ESSAY ON BEING A DOCTOR
The Writing of My Constitution
Wayne Lindstrom. The Writing of My Constitution. Methodist DeBakey Cardiovascular Journal: January 2013, Vol. 9, No. 1, pp. 62-62.
Through the generosity of Charles R. Millikan, D. Min., vice president for spiritual care and values integration, an annual award competition was established at The Methodist Hospital among the resident staff. For the second competition, residents submitted a poem or essay of 1,000 words or less for the topic, “On Being a Doctor.” A committee of five was selected from The Methodist Hospital Education Institute to judge the entries. Criteria for judging were established by this committee. This is the 3rd-place winning essay and last in the series.
At the age of 15, I had decided I was a future lawyer. This revelation came to me shortly after competing in the UIL State Cross-Examination Debate Finals as a high school freshman. As the only all-freshman team in attendance, my partner and I were told that we had become the first all-freshman team in 20 years to advance this far. Even after being eliminated, I was riding high on a cloud of jubilation and subsequently decided my future right there in the middle of the University of Texas campus. This whimsical verdict was reinforced with an additional trip to the state tournament, and it continued to be in vogue when I graduated high school and made a trip with my brother to see my grandparents in Nevada.
My grandfather had recently been diagnosed with a brain tumor, and while I was not aware of the prognosis at the time, I could extract the grimness of it from the pain in my mother’s eyes as she made reservations for us to spend two weeks with a dying man I had met only once before. I expected those few weeks to be filled with awkwardness and tears, but I went along anyway knowing that this was probably my last chance to get to know such a successful man.
Both of my grandparents were retired physicians and one of those rare couples who took their commitment in life to the workplace. They had spent many years working together at Los Angeles County General Hospital and later in Sitka, Alaska. Given their specialties, their workdays did not just collide on a casual, happenstance basis. Their greetings were typically under some of the most tenuous circumstances known to the medical field. You see, he was a trauma surgeon, and she, more often than not, was the anesthesiologist trying desperately to stabilize his patient on the operating room table. Marriage is not typically easy, but they both agreed that they had somehow managed to add a whole new level of intricacy to their marital vows. Nevertheless, they endured, and when I visited them on a sunny morning in June of 2003, they had maintained their commitment to one another for just over 50 years. Both agreed that this next phase of their lives was undoubtedly the most trying period in their relationship.

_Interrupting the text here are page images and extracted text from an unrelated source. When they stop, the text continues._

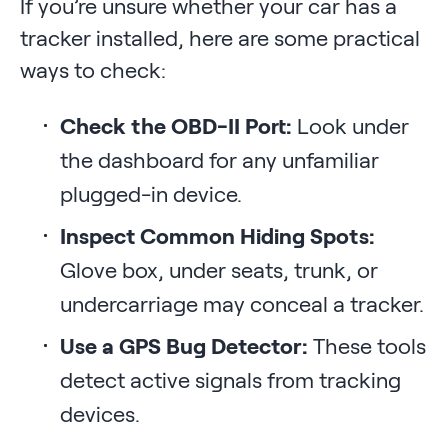
If you’re unsure whether your car has a
tracker installed, here are some practical
ways to check:
Check the OBD-II Port:
Look under
the dashboard for any unfamiliar
plugged-in device.
Inspect Common Hiding Spots:
Glove box, under seats, trunk, or
undercarriage may conceal a tracker.
Use a GPS Bug Detector:
These tools
detect active signals from tracking
devices.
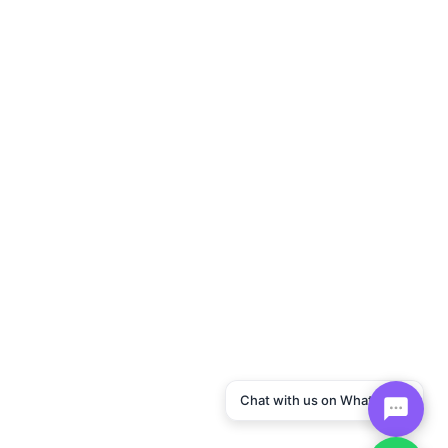
Chat with us on WhatsApp!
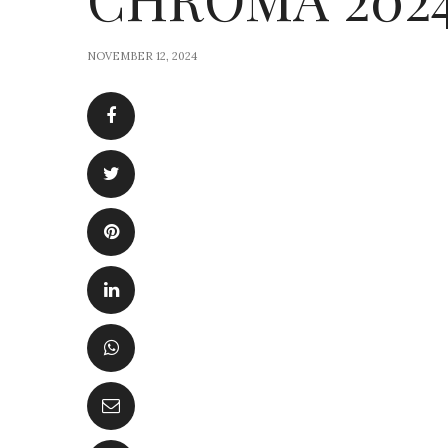
NOVEMBER 12, 2024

Throughout the next two weeks, I heard more amazing stories than in my previous 18 years of life. The most significant points of our conversations, however, came when the topic turned to life itself. One night I asked my grandfather, “What was best about being a doctor?” To this day I can recall almost his entire answer, but what struck me most was his final comment: “The purpose of life is a life of purpose.” At first I did not fully comprehend the meaning behind this statement. But later on that night, as I lay in bed, it dawned on me. It was then that I made a second promise to myself…to live a life of purpose.
My grandfather passed away a little more than a month after we left Nevada, but I had already made the decision that my life of purpose included becoming a physician. Today, as I sit at my desk reliving those two weeks I spent with my grandparents, I can honestly say that the most important lessons to be learned were not those that pertained strictly to the medical profession or to relationships in general, but to be applied every day that we live.

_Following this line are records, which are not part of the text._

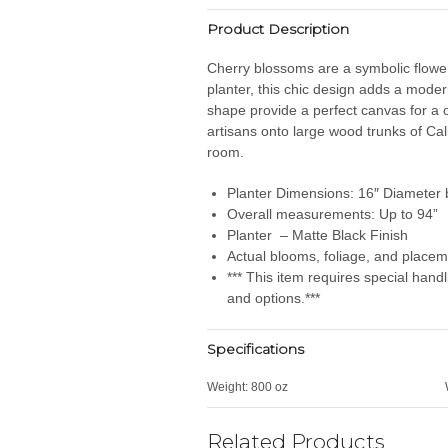
Product Description
Cherry blossoms are a symbolic flower 
planter, this chic design adds a moder
shape provide a perfect canvas for a o
artisans onto large wood trunks of Ca
room.
Planter Dimensions: 16″ Diameter b
Overall measurements: Up to 94”
Planter – Matte Black Finish
Actual blooms, foliage, and placem
*** This item requires special han
and options.***
Specifications
Weight:
800 oz
Related Products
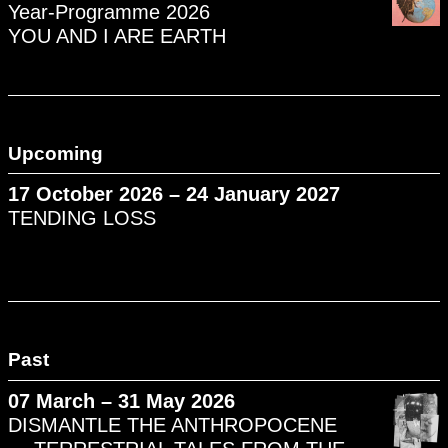
Year-Programme 2026
YOU AND I ARE EARTH
Upcoming
17 October 2026 – 24 January 2027
TENDING LOSS
Past
07 March – 31 May 2026
DISMANTLE THE ANTHROPOCENE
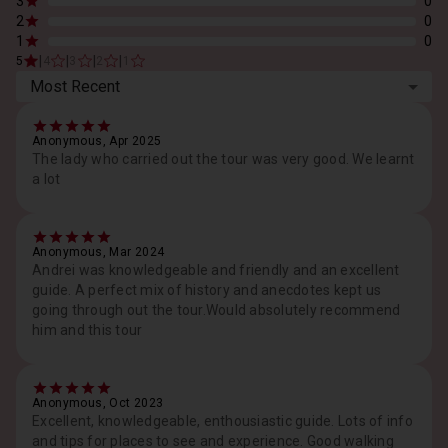
3
0
2
0
1
0
|
|
|
|
5
4
3
2
1
Most Recent
Anonymous, Apr 2025
The lady who carried out the tour was very good. We learnt
a lot
Anonymous, Mar 2024
Andrei was knowledgeable and friendly and an excellent
guide. A perfect mix of history and anecdotes kept us
going through out the tour.Would absolutely recommend
him and this tour
Anonymous, Oct 2023
Excellent, knowledgeable, enthousiastic guide. Lots of info
and tips for places to see and experience. Good walking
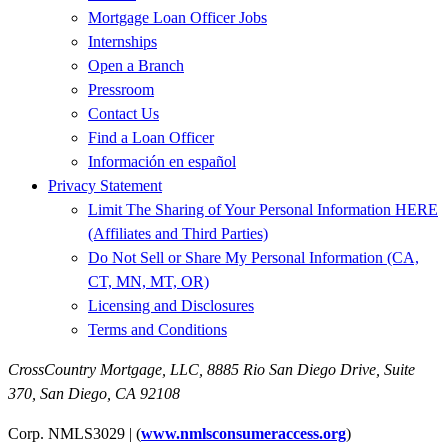
Mortgage Loan Officer Jobs
Internships
Open a Branch
Pressroom
Contact Us
Find a Loan Officer
Información en español
Privacy Statement
Limit The Sharing of Your Personal Information HERE
(Affiliates and Third Parties)
Do Not Sell or Share My Personal Information (CA,
CT, MN, MT, OR)
Licensing and Disclosures
Terms and Conditions
CrossCountry Mortgage, LLC,
8885 Rio San Diego Drive, Suite
370
,
San Diego, CA 92108
Corp. NMLS3029 | (
www.nmlsconsumeraccess.org
)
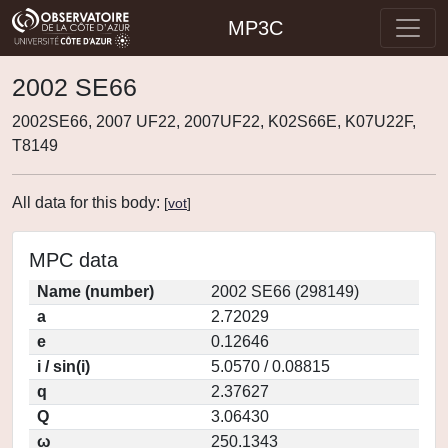
MP3C
2002 SE66
2002SE66, 2007 UF22, 2007UF22, K02S66E, K07U22F,
T8149
All data for this body:
[
vot
]
MPC data
Name (number)
2002 SE66 (298149)
a
2.72029
e
0.12646
i / sin(i)
5.0570 / 0.08815
q
2.37627
Q
3.06430
ω
250.1343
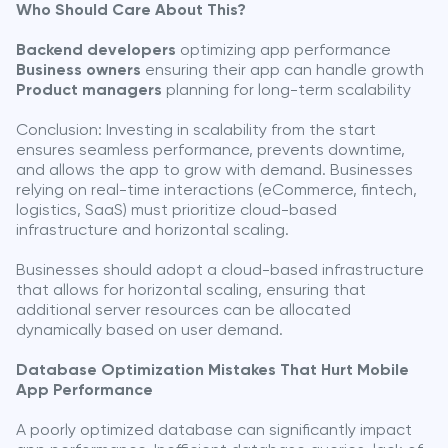
Who Should Care About This?
Backend developers
optimizing app performance
Business owners
ensuring their app can handle growth
Product managers
planning for long-term scalability
Conclusion: Investing in scalability from the start
ensures seamless performance, prevents downtime,
and allows the app to grow with demand. Businesses
relying on real-time interactions (eCommerce, fintech,
logistics, SaaS) must prioritize cloud-based
infrastructure and horizontal scaling.
Businesses should adopt a cloud-based infrastructure
that allows for horizontal scaling, ensuring that
additional server resources can be allocated
dynamically based on user demand.
Database Optimization Mistakes That Hurt Mobile
App Performance
A poorly optimized database can significantly impact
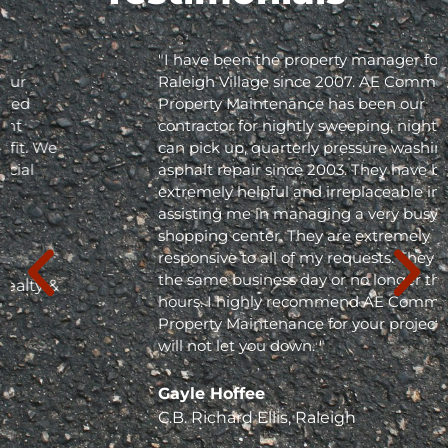
"I have been the property manager for Olde
Raleigh Village since 2007. AE Commercial
Property Maintenance has been our
contractor for nightly sweeping, nightly trash
can pick up, quarterly pressure washing and
asphalt repair since 2003. They have been
extremely helpful and irreplaceable in
assisting me in managing a very busy
shopping center. They are extremely
responsive to all of my requests. They respond
the same business day or no longer than 24
hours. I highly recommend AE Commercial
Property Maintenance for your project; they
will not let you down. "
Gayle Hoffee
C.B. Richard Ellis, Raleigh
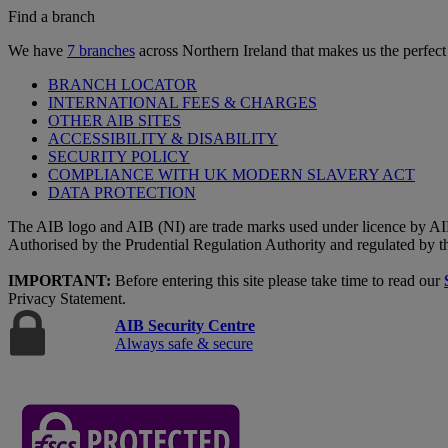
Find a branch
We have
7 branches
across Northern Ireland that makes us the perfect
BRANCH LOCATOR
INTERNATIONAL FEES & CHARGES
OTHER AIB SITES
ACCESSIBILITY & DISABILITY
SECURITY POLICY
COMPLIANCE WITH UK MODERN SLAVERY ACT
DATA PROTECTION
The AIB logo and AIB (NI) are trade marks used under licence by AI
Authorised by the Prudential Regulation Authority and regulated by t
IMPORTANT:
Before entering this site please take time to read our
Privacy Statement.
AIB Security Centre
Always safe & secure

These are the lessons I learned:
Commitment. When a patient comes under your care, you are committing yourself to their pain, their joy, and their future. In life, when you have children, you are making a promise that you will give them every opportunity to succeed and, more importantly, provide support for every failure they endure. In marriage, you commit to your spouse to share every tear…and every embrace.
Failure is a part of life. To this day I will never forget one of my grandfather’s sage observations: “It is okay to try and fail, but never walk away feeling like you have let someone down.” In medicine, complications and, unfortunately, death are a reality that every doctor will undoubtedly face. What is important is knowing and being comfortable with the fact that you gave your best effort in that patient’s care, even when facing insurmountable odds.
You are only as good as your word. “Life is full of broken promises; don’t let yours be the ones that fall apart.” I have personally found this one difficult to embrace. When morning rounds are cut short but a patient still has questions for you, make sure that you remember that promise to return later in the day. Taking those extra five minutes will do even more than foster the patient-doctor relationship; by starting a practice of adhering to your word now, it will be much easier to adhere to in the future.
Nobody is perfect. Every second there are a thousand opportunities to do something wrong but only one to do something right. One might not always make the right choice, but I have found that when a person develops their own “personal Constitution,” it makes that decision much easier. I am just happy I had my Grandpa to help me write mine.